Anche il tema delle competenze, della formazione e del disallineamento scolastico ha trovato spazio tra le urgenze sottoposte all’attenzione di sindacati e datori di lavoro. Solo un’azione coordinata può determinare il successo di nuove misure di integrazione e raccordo tra sistema educativo di istruzione e formazione e mercato del lavoro.

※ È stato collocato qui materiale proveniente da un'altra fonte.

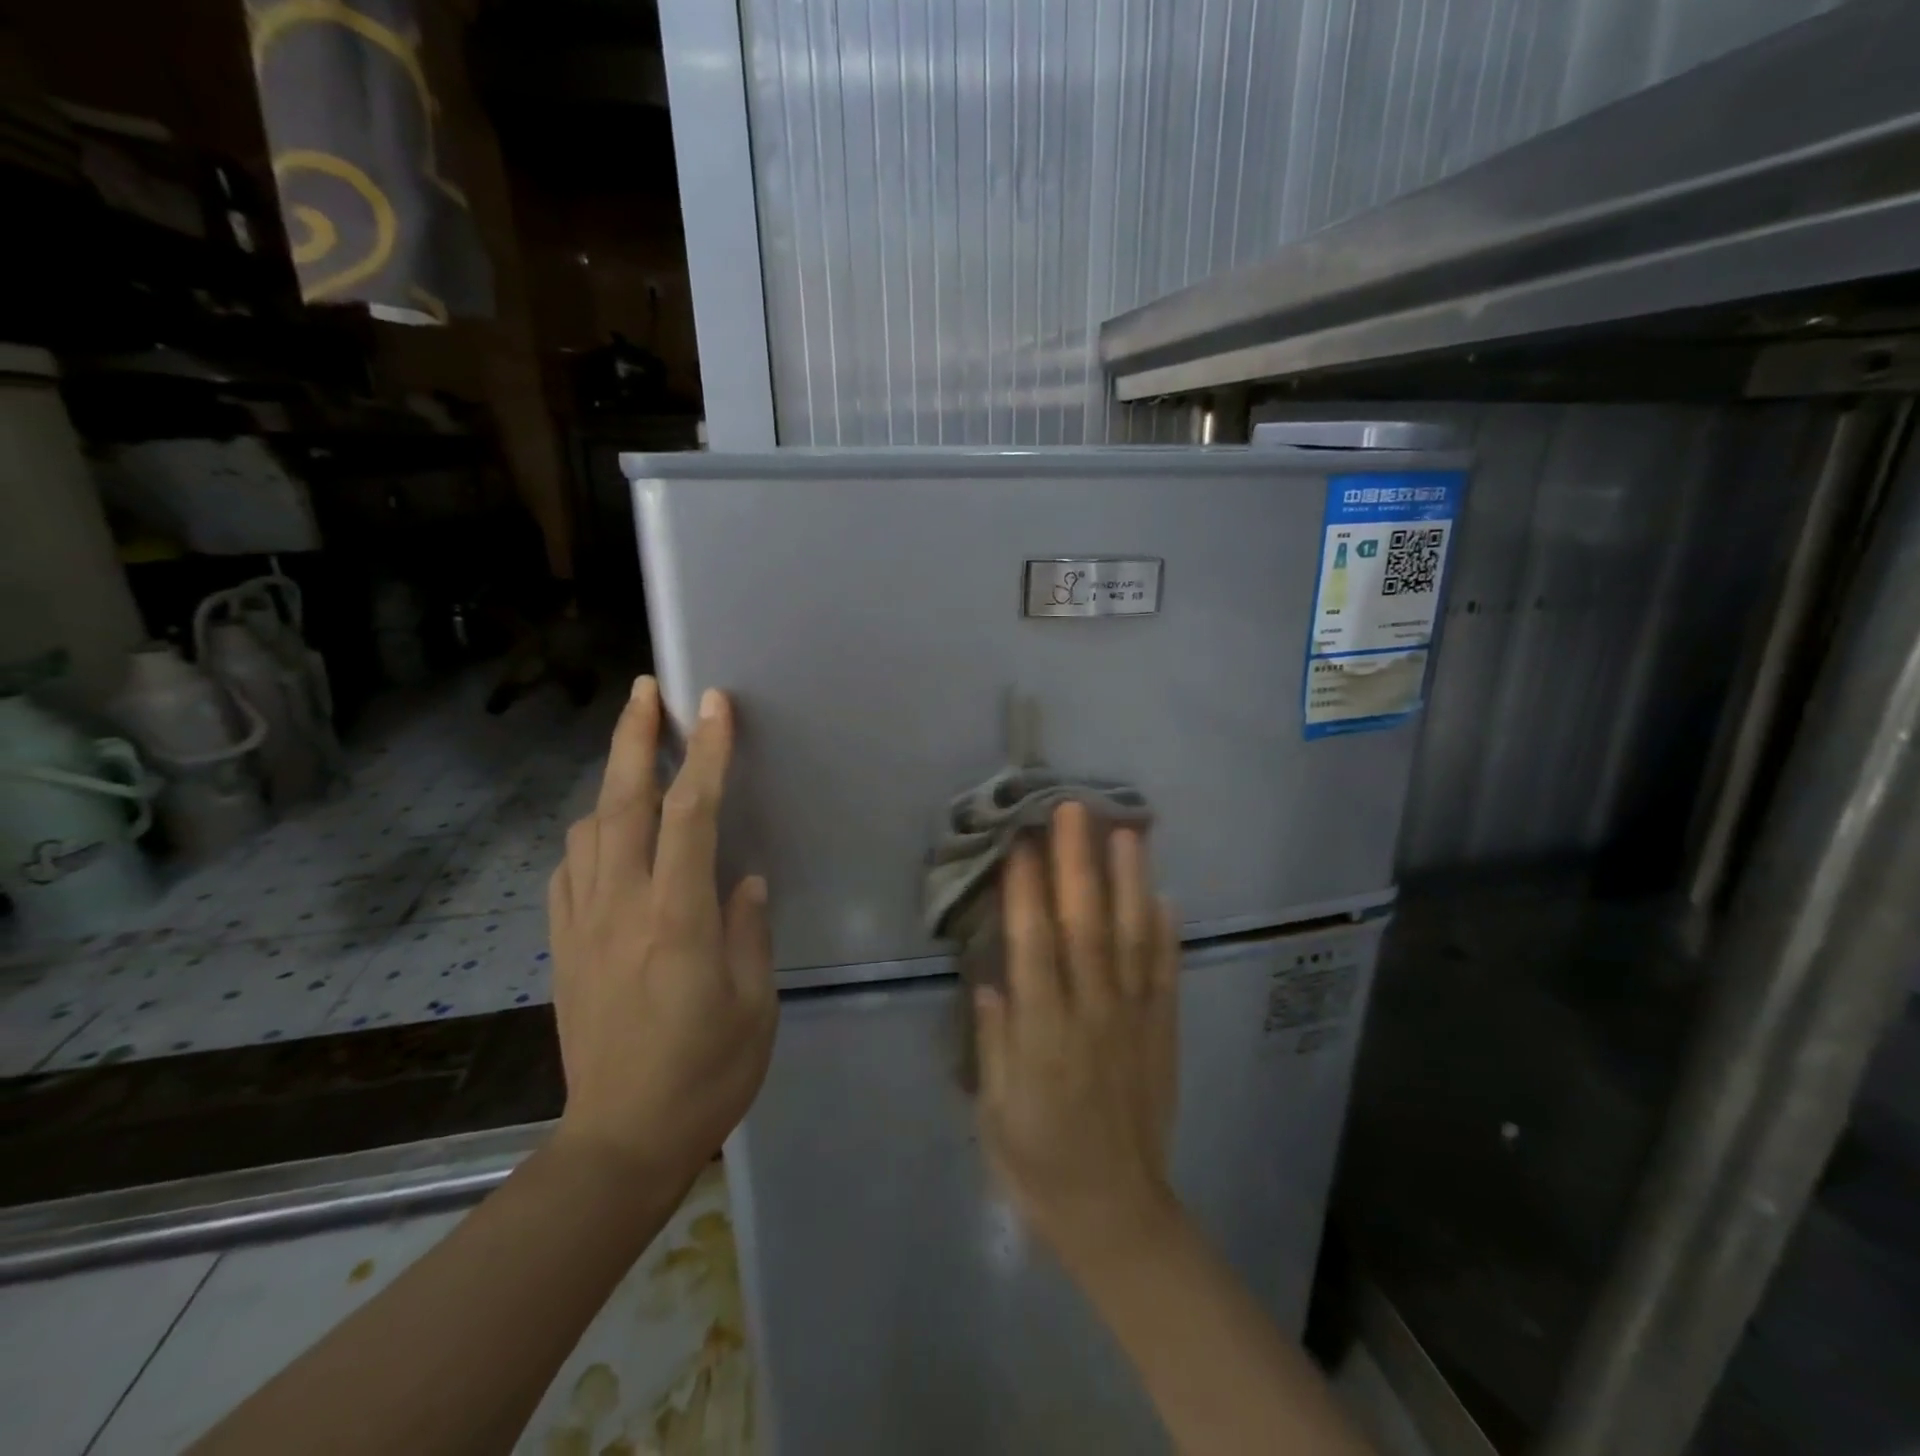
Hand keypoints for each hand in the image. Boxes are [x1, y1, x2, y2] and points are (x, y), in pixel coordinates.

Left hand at [547, 677, 775, 1187]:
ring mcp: (582, 926)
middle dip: (634, 738)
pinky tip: (608, 836)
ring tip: (638, 759)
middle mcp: (621, 909)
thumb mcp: (754, 1004)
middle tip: (647, 690)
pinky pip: (568, 872)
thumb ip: (749, 931)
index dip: (704, 754)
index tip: (714, 706)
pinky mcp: (561, 948)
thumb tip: (744, 881)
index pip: (690, 815)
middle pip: (622, 803)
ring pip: (587, 830)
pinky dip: (589, 836)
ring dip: (611, 782)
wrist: (619, 1142)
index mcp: (677, 920)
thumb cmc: (705, 1074)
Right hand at [974, 802, 1182, 1260]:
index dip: (1025, 892)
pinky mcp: (1163, 1033)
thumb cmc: (1038, 1163)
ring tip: (1127, 831)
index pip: (1033, 948)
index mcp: (1043, 1036)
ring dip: (1130, 883)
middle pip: (1085, 927)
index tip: (1019, 842)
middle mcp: (1092, 1016)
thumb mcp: (996, 1112)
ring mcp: (1134, 1021)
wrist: (1116, 1214)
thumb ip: (993, 1043)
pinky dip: (1167, 934)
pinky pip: (1167, 975)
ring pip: (1133, 940)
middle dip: (1078, 864)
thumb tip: (989, 979)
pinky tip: (1166, 895)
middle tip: (1073, 808)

Lo dimostra l’esperienza dell’accordo per percorsi formativi in apprendistato per l’espletamento del diritto dovere di istruzione e formazione firmato lunedì da Regione Lombardia, MIUR e Ministero del Lavoro con il favore delle parti sociali.

 

Tra i punti all’ordine del giorno del 4 ottobre, ci sarà certamente il capitolo “partecipazione”. Dopo la consegna del Codice della Partecipazione, spetta ora alle parti sociali implementarlo e chiudere il tavolo specifico con delle ipotesi condivise di regolazione della materia da sottoporre alla attività parlamentare.

 

Da ultimo, la modulazione degli orari di lavoro allo scopo di incrementare la produttività e favorire la conciliazione tra tempo di lavoro e tempo di vita, nonché la connessione tra salario e produttività (è di pochi giorni fa una circolare esplicativa dell’Agenzia delle Entrate a riguardo della defiscalizzazione delle componenti di salario legate ad aumenti di produttività) sono ulteriori argomenti rispetto ai quali si confronteranno i protagonisti delle relazioni industriali italiane.

 

Si tratta, quindi, di un “menù” ricco quello che apparecchierà il tavolo del 4 ottobre. Ancor più corposo se si pensa ai tanti fatti dell’ultimo anno che hanno improvvisamente movimentato la vita delle relazioni industriali italiane (dalla riforma degli assetti contrattuali del 2009 alla “vicenda Pomigliano”). Sono tutte manifestazioni di un mondo che cambia velocissimamente e che certamente non si ferma ad aspettare chi rimane indietro.

 

La scelta che hanno davanti le parti sociali italiane (come quelle dell’intero mondo occidentale) è proprio questa: accelerare i cambiamenti e tenere il passo, o fermarsi, ostacolati da vecchie abitudini e consolidati pregiudizi, perdendo il contatto con quello sviluppo e quella crescita di cui parlano nella loro convocazione.